↓↓↓

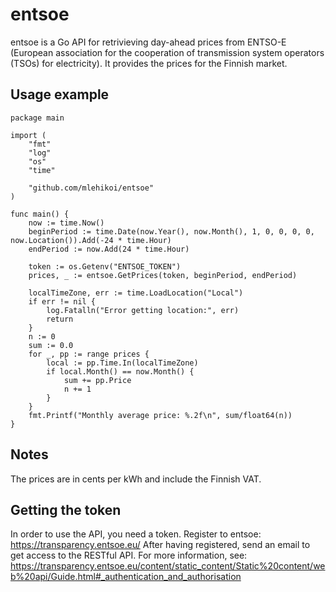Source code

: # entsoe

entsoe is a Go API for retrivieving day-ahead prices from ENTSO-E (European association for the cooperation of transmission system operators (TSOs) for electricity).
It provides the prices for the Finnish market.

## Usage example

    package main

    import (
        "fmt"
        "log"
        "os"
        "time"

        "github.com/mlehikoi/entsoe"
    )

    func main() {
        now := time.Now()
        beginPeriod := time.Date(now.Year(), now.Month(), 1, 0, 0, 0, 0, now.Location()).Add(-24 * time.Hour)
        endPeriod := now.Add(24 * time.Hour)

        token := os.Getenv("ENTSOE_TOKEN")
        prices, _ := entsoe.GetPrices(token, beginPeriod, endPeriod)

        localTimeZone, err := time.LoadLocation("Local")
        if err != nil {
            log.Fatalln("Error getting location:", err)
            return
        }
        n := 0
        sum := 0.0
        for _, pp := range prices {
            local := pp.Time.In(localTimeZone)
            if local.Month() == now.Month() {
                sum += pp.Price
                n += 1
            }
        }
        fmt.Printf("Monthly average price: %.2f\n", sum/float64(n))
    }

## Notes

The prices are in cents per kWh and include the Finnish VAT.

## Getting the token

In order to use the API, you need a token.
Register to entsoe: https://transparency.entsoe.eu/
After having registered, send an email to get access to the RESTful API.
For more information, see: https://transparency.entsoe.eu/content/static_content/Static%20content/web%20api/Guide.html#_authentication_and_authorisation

↑↑↑

Copy out the part of the records that opens with the line containing "package main" and closes with the line containing "prices, _ := entsoe.GetPrices(token, beginPeriod, endPeriod)", both of those lines included.

• [SOLUTION TO THIS EXERCISE]:
    package main

    import (
        "fmt"
        "log"
        "os"
        "time"

        "github.com/mlehikoi/entsoe"
    )

    func main() {
        now := time.Now()
        beginPeriod := time.Date(now.Year(), now.Month(), 1, 0, 0, 0, 0, now.Location()).Add(-24 * time.Hour)
        endPeriod := now.Add(24 * time.Hour)

        token := os.Getenv("ENTSOE_TOKEN")
        prices, _ := entsoe.GetPrices(token, beginPeriod, endPeriod)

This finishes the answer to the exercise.